Published on May 25, 2006

Not since writer William Allen White put Emporia, Kansas, on the map in the early 1900s with his Pulitzer Prize-winning columns has anything made noise — or even kicked up a little dust — in that eastern Kansas town, located at the desolate cross section of U.S. Highway 50 and the state turnpike. Not until the Dewayn Brothers, that is.

"If you lived in a tiny town in Kansas and didn't really have much else to do and you and all your best friends were musicians, what would you do?" guitarist Garrett Briggeman asks. "Would you write a bunch of songs? Learn a lot of instruments? Tour as much as possible? Yeeehaw, yessir, that's what we did!"

That spirit landed this small-town posse in New Orleans just a few weeks before Katrina hit — in July, the city's hottest, muggiest month — to mix it up and make some music. Recording in 12-hour sessions, the band produced its fourth album, Critter Creole at the Ninth Ward Pickin' Parlor (now a muddy, unusable mess of a building). Flooding destroyed thousands of dollars' worth of equipment, but the Dewayn Brothers got out before storms pummeled the place. They took with them their original style and tight sound, influenced by the likes of Johnny Cash, Waylon Jennings and even the Ramones — a sound that has only grown since the band's founding in 2002, continuing in recent months as the players honed their bluegrass into something they call "authentically Kansan."

It seems like a dangerous claim to make.
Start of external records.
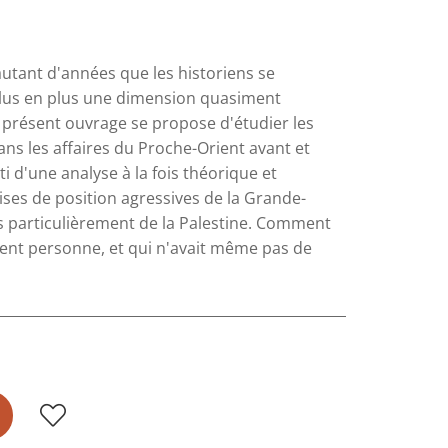
autant d'années que les historiens se
 plus en plus une dimension quasiment
e présent ouvrage se propose d'étudier les
ns les affaires du Proche-Orient avant et
 d'une analyse à la fois théorique et
ises de position agressives de la Grande-
 particulièrement de la Palestine. Comment
ement personne, et qui n'avait même pas de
But with a driving wickerwork of lilting sound and haunting harmony — aided by the smooth, cool voice of singer Jamie Ferland — it's not such a difficult assertion after all. Singing about bastard sons and throat-burning whiskey, this band holds nothing back, hammering away mercilessly at a range of instruments —trumpets, keyboards and more traditional bluegrass tools such as mandolin and guitar — while crooning about lost love or the hypocrisies of modern life.
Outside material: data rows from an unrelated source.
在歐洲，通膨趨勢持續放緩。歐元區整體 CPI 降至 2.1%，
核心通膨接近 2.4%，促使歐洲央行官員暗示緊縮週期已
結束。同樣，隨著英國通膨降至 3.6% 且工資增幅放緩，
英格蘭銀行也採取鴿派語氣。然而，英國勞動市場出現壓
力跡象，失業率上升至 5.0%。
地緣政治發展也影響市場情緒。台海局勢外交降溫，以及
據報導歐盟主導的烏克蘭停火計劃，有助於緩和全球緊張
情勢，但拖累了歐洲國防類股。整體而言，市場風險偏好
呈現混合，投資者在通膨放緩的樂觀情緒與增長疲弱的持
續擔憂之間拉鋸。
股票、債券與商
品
In fact, the Dewayn Brothers pride themselves on their no-holds-barred approach to bluegrass. "Never limiting what you can do with a traditional bluegrass lineup is a big part of being a Dewayn Brother," Briggeman explains. And they walk the walk: Along with their own numbers, the Brothers have made songs such as Nirvana's "Breed" and John Lennon's "Imagine" into bluegrass tunes. Crazy as it sounds, they do it well. With 150 dates lined up over the next year, band members have quit their jobs as deskbound clerks and booze-peddling bartenders and hit the road in a banged-up bus.
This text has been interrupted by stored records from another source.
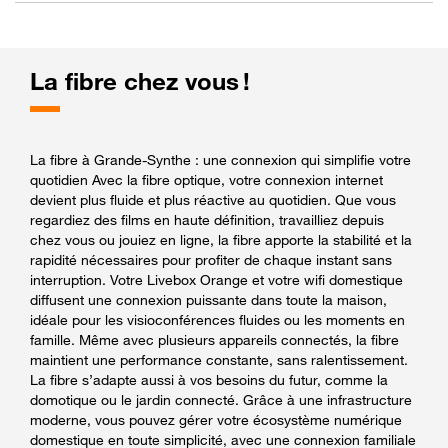
La fibre chez vous !
La fibre à Grande-Synthe : une connexion qui simplifie votre
quotidien Avec la fibre optique, votre connexion internet
devient plus fluide et plus réactive au quotidien. Que vous
regardiez des films en haute définition, travailliez depuis
chez vous ou jouiez en ligne, la fibre apporte la stabilité et la
rapidité nécessaires pour profiter de chaque instant sans
interruption. Votre Livebox Orange et votre wifi domestique
diffusent une connexion puissante dans toute la maison,
idéale pour les visioconférences fluides ou les moments en
famille. Même avec plusieurs appareils connectés, la fibre
maintient une performance constante, sans ralentissement.
La fibre s’adapte aussi à vos besoins du futur, comme la
domotique ou le jardin connecté. Grâce à une infrastructure
moderne, vous pouvez gérer votre écosystème numérique
domestique en toute simplicité, avec une connexion familiale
So far, living the musician's dream has led the band around the country. This summer, it takes them to the Wakarusa festival outside Lawrence. As far as Kansas music fans are concerned, though, all that's important is that the Dewayn Brothers put on a foot-stomping, hat-waving good old-timey show. And, of course, they raise enough hell to wake old W.A. White from the dead. That ought to be enough to put Emporia back on the map.